BETTER A DEVIL THAN A GOD

Last updated : 07 September 2004 By editor
From the Times
By Alyson Rudd


WAYNE ROONEY’S DEFECTION TO Manchester United prompted various pieces of rude or amusing graffiti on walls around Goodison Park, but the most telling anonymous advice was the scrawl that stated that Rooney could have been a god but instead chose to be a devil. If Rooney has any intelligence at all, he will have read that slogan and breathed a sigh of relief. Who wants to be a god at 18?

If you set aside the obvious financial advantages for Rooney and his agent in signing for United, the young forward might also have been tempted to join a club where many gods emerge and are never lonely.

One of Sir Alex Ferguson’s beliefs is that any player should be able to turn to the man sat next to him in the dresssing-room and believe himself lucky to have that man in his team.
Moyes gave Rooney his first-team debut at 16 and said at the time that he would care for his teenage prodigy in the same way that Ferguson had nurtured and protected Ryan Giggs. That whole wrapping of Giggs in cotton wool episode gave rise to a myth; namely, that Ferguson knows better than anyone how to deal with young, impressionable players.

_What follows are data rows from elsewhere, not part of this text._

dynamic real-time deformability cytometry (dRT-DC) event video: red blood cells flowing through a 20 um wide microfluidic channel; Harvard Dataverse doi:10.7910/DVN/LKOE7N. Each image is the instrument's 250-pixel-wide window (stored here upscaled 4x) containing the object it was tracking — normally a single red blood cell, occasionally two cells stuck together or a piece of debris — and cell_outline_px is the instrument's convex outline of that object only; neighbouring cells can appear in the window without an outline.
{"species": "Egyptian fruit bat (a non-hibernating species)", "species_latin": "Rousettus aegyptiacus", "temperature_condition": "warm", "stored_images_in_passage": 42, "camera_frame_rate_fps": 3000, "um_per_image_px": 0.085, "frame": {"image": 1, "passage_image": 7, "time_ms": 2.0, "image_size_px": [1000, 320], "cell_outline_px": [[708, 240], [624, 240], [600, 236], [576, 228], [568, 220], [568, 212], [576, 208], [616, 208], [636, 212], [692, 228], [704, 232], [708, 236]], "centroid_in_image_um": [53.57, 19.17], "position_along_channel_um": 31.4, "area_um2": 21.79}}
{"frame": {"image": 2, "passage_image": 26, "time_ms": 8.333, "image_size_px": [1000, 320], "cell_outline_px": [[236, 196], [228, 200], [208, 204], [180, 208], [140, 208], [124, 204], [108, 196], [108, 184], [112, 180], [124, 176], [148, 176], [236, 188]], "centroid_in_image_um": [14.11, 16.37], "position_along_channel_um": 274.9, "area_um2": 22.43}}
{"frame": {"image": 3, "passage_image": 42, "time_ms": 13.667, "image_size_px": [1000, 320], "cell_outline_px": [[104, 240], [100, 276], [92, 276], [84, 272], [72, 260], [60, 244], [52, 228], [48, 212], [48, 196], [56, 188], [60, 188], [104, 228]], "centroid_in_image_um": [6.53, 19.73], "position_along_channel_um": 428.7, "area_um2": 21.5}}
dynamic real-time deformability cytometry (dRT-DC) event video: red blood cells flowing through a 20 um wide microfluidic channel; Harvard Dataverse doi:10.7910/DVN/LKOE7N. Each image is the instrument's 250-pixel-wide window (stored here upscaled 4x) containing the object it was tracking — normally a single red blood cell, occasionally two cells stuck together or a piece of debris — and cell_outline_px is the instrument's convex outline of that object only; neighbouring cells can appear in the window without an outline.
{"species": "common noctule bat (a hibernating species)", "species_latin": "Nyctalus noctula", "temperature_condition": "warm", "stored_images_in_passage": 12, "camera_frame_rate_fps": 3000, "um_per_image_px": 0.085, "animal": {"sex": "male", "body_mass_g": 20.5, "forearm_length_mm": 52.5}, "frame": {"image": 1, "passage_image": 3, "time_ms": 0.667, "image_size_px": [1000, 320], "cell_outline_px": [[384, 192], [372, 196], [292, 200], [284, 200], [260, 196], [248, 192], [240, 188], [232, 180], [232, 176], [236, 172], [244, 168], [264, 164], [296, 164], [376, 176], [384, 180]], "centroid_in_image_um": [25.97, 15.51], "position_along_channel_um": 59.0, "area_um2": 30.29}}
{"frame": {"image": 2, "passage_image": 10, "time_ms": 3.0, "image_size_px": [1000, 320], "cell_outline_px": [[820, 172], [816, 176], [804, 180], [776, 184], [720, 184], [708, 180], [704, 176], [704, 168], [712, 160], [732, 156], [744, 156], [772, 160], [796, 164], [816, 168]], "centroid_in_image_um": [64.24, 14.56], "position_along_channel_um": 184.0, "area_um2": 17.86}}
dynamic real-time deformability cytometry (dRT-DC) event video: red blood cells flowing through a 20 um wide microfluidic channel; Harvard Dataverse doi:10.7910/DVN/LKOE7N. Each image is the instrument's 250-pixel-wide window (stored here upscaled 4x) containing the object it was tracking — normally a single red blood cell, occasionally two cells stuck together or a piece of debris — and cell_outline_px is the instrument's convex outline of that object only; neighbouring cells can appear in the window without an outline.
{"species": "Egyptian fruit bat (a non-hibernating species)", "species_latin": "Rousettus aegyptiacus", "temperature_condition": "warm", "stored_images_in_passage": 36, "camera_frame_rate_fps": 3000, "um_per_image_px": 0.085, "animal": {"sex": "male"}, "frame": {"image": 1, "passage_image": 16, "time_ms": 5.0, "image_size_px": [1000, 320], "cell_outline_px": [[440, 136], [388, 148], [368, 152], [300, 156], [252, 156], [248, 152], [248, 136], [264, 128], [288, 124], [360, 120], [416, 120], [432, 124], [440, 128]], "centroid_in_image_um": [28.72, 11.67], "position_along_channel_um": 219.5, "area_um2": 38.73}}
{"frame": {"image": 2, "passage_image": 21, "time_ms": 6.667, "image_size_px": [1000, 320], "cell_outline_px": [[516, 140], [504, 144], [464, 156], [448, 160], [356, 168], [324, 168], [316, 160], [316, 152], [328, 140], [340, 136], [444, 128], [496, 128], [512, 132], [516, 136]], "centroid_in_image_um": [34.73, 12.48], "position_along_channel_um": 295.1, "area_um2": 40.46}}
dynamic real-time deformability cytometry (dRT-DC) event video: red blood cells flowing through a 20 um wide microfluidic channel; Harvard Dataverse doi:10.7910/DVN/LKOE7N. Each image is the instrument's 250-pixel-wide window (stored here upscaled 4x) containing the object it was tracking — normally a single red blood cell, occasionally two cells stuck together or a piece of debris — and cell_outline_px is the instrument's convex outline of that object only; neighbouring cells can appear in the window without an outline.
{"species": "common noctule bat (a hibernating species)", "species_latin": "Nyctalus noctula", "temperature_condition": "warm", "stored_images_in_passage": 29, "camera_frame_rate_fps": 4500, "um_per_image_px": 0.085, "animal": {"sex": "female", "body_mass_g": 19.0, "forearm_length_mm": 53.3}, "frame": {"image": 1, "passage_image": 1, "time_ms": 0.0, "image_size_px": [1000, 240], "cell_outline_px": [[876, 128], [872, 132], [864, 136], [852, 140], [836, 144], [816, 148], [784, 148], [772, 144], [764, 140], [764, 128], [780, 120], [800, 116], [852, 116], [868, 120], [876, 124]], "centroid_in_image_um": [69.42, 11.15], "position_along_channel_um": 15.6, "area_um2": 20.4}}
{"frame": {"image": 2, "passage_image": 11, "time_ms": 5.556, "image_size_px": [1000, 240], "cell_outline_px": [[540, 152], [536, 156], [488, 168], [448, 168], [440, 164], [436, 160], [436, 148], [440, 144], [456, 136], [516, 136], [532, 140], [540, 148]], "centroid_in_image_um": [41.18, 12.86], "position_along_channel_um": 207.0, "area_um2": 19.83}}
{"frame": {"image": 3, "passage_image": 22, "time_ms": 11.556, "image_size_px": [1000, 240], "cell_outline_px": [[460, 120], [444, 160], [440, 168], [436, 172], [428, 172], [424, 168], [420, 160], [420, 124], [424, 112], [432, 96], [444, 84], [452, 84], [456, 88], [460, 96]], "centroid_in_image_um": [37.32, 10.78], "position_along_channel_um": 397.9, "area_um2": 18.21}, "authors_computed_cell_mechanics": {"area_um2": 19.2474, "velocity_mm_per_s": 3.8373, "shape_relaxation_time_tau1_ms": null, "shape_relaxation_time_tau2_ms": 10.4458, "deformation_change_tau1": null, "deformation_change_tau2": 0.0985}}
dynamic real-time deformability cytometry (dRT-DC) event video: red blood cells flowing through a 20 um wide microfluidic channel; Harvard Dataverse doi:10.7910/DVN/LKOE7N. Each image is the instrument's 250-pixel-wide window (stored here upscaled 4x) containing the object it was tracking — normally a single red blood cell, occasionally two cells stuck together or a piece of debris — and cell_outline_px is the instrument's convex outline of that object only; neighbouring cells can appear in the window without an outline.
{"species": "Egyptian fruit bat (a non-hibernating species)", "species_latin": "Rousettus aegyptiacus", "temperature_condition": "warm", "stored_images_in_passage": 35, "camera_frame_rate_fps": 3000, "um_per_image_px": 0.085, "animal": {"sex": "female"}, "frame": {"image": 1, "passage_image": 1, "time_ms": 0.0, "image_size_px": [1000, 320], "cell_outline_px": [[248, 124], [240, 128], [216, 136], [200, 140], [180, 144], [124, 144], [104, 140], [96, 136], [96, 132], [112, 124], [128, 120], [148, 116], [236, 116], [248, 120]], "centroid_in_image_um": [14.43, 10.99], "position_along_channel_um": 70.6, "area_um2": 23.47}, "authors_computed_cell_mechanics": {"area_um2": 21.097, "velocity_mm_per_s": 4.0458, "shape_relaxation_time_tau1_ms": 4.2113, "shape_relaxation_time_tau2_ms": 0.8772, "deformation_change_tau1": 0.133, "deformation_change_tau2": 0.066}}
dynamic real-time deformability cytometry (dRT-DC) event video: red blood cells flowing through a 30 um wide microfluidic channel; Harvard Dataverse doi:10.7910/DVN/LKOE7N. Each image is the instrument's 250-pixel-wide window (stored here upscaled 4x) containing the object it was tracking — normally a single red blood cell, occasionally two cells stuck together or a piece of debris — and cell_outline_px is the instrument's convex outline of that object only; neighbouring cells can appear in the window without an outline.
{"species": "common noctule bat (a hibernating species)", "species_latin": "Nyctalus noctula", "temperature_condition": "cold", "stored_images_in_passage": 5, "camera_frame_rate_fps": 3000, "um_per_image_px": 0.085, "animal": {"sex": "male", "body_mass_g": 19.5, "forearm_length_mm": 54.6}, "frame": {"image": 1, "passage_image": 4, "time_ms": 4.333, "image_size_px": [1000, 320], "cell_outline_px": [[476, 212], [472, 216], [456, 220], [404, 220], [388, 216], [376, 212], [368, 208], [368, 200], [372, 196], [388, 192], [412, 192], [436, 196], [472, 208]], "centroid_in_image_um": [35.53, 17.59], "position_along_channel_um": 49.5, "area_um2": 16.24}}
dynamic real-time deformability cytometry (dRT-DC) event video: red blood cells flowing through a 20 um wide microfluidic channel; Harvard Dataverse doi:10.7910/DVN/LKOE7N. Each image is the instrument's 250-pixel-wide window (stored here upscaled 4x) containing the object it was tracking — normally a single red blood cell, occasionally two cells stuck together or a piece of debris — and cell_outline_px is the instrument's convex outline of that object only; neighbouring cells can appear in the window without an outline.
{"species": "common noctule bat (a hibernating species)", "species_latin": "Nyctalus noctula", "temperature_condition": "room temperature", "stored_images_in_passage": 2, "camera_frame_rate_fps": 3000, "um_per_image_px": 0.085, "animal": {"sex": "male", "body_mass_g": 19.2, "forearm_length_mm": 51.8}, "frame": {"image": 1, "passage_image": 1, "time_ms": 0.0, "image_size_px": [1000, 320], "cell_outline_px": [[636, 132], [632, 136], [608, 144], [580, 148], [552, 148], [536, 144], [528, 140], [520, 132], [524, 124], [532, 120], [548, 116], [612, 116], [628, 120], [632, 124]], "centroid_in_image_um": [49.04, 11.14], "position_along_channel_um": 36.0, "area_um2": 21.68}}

But the truth is, Rooney will receive unequivocal backing and support from his new manager only if he performs on the pitch. The mistake is to regard Ferguson as paternalistic. He does not take an interest for the sake of the player but for the sake of the team. So, before Rooney is exposed again in the red tops, he had better make sure that he has muscled Alan Smith and Louis Saha on to the bench if he wants fierce, unswerving support from his new manager. And perhaps that is just the motivation Rooney needs, rather than the all-pampering life of an Everton hero.